*** Opening DATA FOR ANALYSIS ***

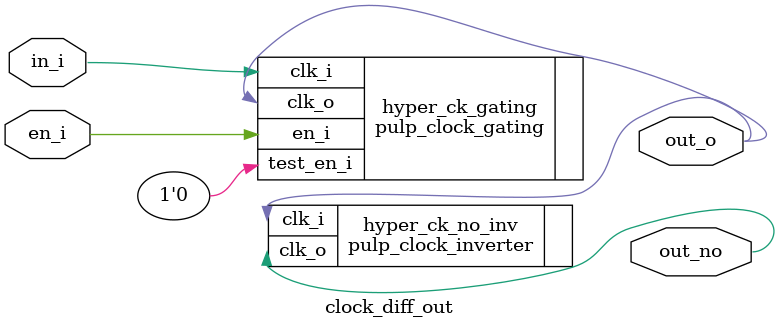
<source format=sv>


`timescale 1ns / 1ps

module clock_diff_out
(
    input  logic in_i,
    input  logic en_i, //high enable
    output logic out_o,
    output logic out_no
);

   `ifdef PULP_FPGA_EMUL

       logic en_sync;
    
       always_latch
       begin
         if (in_i == 1'b0)
           en_sync <= en_i;
       end

       assign out_o = in_i & en_sync;
       assign out_no = ~out_o;

   `else

       pulp_clock_gating hyper_ck_gating (
           .clk_i     ( in_i  ),
           .en_i      ( en_i  ),
           .test_en_i ( 1'b0  ),
           .clk_o     ( out_o )
       );

       pulp_clock_inverter hyper_ck_no_inv (
           .clk_i ( out_o  ),
           .clk_o ( out_no )
       );

   `endif

    
endmodule

</source>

*** Closing DATA FOR ANALYSIS ***

### DESCRIPTION OF THE TASK
From the listing, reproduce every line where the word "assign" is present.

### WRITTEN RESPONSE
       assign out_o = in_i & en_sync;
       assign out_no = ~out_o;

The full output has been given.